Work task 1 - Return the part of the osteoarthritis passage that opens with the words containing "Slowing the progression" and closes with "for joint stability.".
Work task 2 - Continue the passage on slowing osteoarthritis from where it stops.

Given passage -
──────────

Slowing the progression of osteoarthritis
Osteoarthritis is a disease that progresses slowly over many years (see "More than wear or tear"). If you've already been diagnosed with osteoarthritis, you can take steps to slow its progression and reduce your discomfort. These measures are most effective if you begin them in the earlier stages of your condition. But no matter how far your osteoarthritis has progressed, you can benefit from the following.
Stay active
For people with osteoarthritis, regular exercise has been shown to reduce pain and stiffness and to improve balance. Exercise helps people perform such basic activities as walking. It also helps build or maintain muscle tone, which is necessary for joint stability.
There are three types of exercise beneficial for someone coping with osteoarthritis. Range-of-motion exercises can maintain or improve flexibility. Strengthening exercises with weights can build muscles to support affected joints. And aerobic exercises can help improve endurance and prevent weight gain. (See "Exercise" for more information about all of these.)

──────────

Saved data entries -
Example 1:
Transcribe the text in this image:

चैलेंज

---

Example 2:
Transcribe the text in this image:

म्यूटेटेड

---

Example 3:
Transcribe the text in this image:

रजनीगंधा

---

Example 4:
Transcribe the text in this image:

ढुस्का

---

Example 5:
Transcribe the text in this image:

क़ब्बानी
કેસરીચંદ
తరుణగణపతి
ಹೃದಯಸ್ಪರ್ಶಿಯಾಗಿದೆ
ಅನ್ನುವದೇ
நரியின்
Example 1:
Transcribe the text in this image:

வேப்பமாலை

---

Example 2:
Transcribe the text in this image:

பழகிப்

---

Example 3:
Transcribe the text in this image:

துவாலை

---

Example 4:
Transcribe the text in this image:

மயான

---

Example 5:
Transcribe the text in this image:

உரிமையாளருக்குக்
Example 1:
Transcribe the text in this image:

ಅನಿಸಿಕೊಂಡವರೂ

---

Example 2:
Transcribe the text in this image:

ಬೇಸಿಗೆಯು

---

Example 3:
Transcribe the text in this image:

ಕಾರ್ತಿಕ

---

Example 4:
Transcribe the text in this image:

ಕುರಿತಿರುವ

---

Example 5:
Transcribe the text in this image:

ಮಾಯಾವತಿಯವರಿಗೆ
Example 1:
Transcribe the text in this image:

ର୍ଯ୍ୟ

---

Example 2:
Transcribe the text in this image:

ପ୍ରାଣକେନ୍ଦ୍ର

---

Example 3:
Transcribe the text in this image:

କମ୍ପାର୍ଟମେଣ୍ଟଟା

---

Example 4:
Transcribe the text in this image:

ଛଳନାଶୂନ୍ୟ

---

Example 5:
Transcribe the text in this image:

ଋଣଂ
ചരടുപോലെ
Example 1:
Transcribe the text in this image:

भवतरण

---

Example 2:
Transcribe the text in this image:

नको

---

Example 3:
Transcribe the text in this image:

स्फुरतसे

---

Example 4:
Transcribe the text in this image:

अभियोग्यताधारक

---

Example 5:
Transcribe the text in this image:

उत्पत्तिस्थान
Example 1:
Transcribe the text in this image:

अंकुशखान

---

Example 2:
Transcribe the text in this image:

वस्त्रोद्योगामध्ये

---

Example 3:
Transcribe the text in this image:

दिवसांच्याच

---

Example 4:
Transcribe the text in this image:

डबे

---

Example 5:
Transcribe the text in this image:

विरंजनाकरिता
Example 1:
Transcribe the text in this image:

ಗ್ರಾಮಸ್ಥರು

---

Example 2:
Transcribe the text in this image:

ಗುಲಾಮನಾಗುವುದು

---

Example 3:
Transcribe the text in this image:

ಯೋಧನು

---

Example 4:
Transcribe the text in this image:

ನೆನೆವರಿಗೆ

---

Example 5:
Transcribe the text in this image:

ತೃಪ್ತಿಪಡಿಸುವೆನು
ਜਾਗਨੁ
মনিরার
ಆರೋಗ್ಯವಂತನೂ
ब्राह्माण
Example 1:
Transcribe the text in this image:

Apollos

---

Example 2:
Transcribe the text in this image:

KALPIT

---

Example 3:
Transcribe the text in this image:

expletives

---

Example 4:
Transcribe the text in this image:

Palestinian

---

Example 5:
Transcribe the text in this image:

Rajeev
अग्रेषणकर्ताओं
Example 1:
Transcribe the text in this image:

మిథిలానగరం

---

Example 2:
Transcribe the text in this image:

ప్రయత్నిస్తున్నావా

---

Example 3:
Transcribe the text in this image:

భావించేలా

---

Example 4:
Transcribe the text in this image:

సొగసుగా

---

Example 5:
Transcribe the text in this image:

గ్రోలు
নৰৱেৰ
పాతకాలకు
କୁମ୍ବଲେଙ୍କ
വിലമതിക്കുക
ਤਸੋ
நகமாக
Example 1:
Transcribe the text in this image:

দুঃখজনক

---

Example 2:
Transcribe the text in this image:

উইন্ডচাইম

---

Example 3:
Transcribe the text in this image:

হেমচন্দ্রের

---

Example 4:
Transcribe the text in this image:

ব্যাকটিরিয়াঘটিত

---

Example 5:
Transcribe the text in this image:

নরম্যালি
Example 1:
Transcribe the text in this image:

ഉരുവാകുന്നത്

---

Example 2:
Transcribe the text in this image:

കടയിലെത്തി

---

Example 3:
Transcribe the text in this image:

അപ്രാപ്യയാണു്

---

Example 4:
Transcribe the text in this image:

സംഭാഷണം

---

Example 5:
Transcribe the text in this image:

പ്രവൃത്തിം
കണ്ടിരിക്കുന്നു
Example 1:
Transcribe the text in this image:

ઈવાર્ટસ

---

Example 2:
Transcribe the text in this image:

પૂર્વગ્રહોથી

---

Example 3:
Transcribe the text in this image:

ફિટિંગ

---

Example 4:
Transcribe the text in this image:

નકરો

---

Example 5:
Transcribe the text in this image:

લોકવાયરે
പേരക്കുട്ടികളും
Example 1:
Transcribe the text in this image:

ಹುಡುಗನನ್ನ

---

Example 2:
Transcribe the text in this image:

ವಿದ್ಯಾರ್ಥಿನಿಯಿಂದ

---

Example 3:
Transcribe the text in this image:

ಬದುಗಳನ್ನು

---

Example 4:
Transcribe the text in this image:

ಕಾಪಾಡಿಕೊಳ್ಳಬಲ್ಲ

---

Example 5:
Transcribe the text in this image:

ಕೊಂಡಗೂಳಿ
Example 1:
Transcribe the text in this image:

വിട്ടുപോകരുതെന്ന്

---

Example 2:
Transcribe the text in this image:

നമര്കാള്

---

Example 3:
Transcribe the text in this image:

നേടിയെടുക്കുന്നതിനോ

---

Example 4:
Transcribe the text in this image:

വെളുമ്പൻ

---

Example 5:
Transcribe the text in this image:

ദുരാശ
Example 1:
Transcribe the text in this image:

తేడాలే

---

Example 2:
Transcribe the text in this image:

──────────

Answer box 1 -
Slowing the progression of osteoarthritis
Osteoarthritis is a disease that progresses slowly over many years (see "More than wear or tear"). If you've already been diagnosed with osteoarthritis, you can take steps to slow its progression and reduce your discomfort. These measures are most effective if you begin them in the earlier stages of your condition. But no matter how far your osteoarthritis has progressed, you can benefit from the following.
Stay active
For people with osteoarthritis, regular exercise has been shown to reduce pain and stiffness and to improve balance. Exercise helps people perform such basic activities as walking. It also helps build or maintain muscle tone, which is necessary for joint stability.

Answer box 2 -
One study that compared walking and weight training suggests that exercise may help prevent disability. People with knee osteoarthritis who exercised regularly were less likely to need help with daily activities such as getting out of bed, bathing, using the toilet, or getting dressed. The improvements most likely reflected a general improvement in health and functioning, rather than a change in the arthritis itself. The reported improvements were nonetheless substantial.
Try to work your way up to 30 minutes of aerobic exercise — slow walking, biking, or swimming — at least four times a week. Add in some resistance or weight-training exercises three times a week.
Protect your joints
When exercising, protect yourself from joint injury. For example, if you have osteoarthritis of the hip, knee, foot, or ankle, don't run, especially on roads. Walking is a much gentler form of exercise, although it, too, puts full, weight-bearing stress on some joints. Other good alternatives are non-impact aerobic activities such as swimming or biking.
Invest in a good pair of exercise shoes, which will absorb some of the impact. Avoid repetitive, weight-bearing motion. If you can't avoid such joint stress altogether, take frequent breaks. Remember to bend your knees when lifting heavy objects. Use the largest, strongest joint to complete a task. For example, open a jar with the palm of your hand instead of with your fingers (see "Joint protection strategies").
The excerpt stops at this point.